Exercise requirements — Can you retype every line of the data below exactly, leaving out the pictures?

Provided data —
☆ ☆ ☆

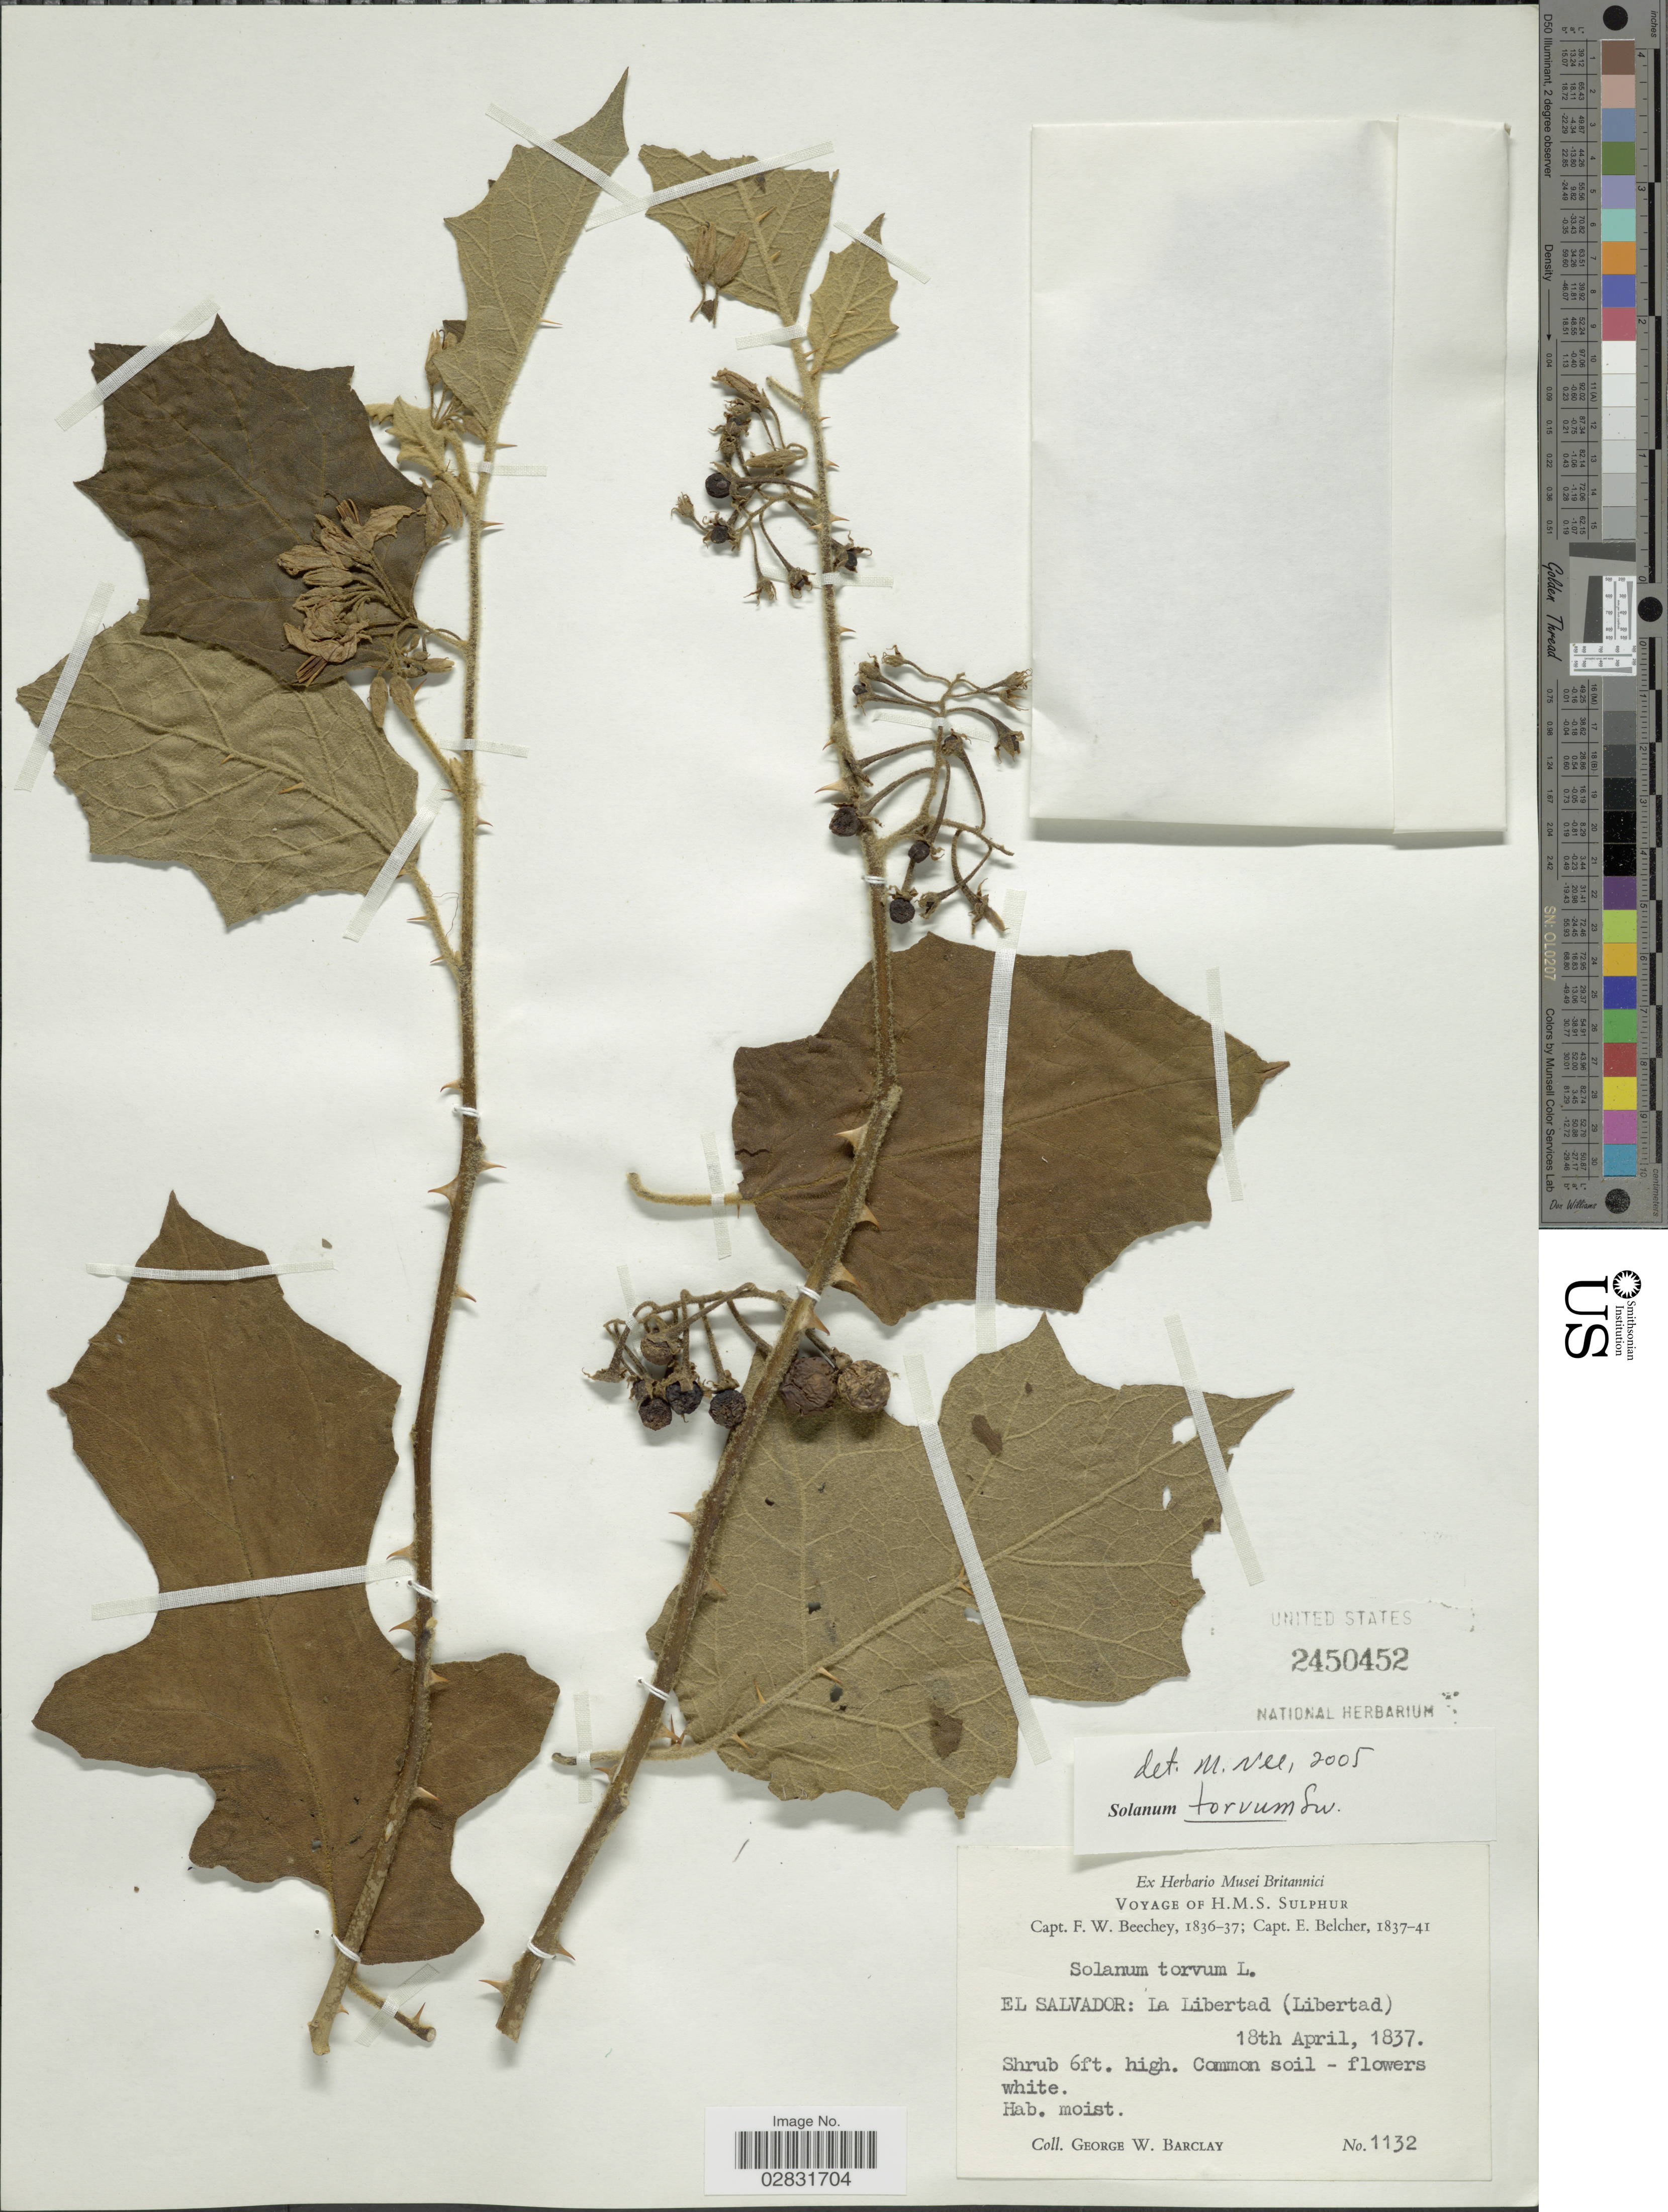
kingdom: Plantae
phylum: Tracheophyta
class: Magnoliopsida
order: Solanales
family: Solanaceae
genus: Solanum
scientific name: Solanum torvum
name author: Sw.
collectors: G. W. Barclay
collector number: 1132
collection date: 1837-04-18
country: El Salvador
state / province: La Libertad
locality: (Libertad).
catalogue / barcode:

☆ ☆ ☆

Result of the exercise —
kingdom: Plantae
phylum: Tracheophyta
class: Magnoliopsida
order: Solanales
family: Solanaceae
genus: Solanum
scientific name: Solanum torvum
name author: Sw.
collectors: G. W. Barclay
collector number: 1132
collection date: 1837-04-18
country: El Salvador
state / province: La Libertad
locality: (Libertad).
catalogue / barcode:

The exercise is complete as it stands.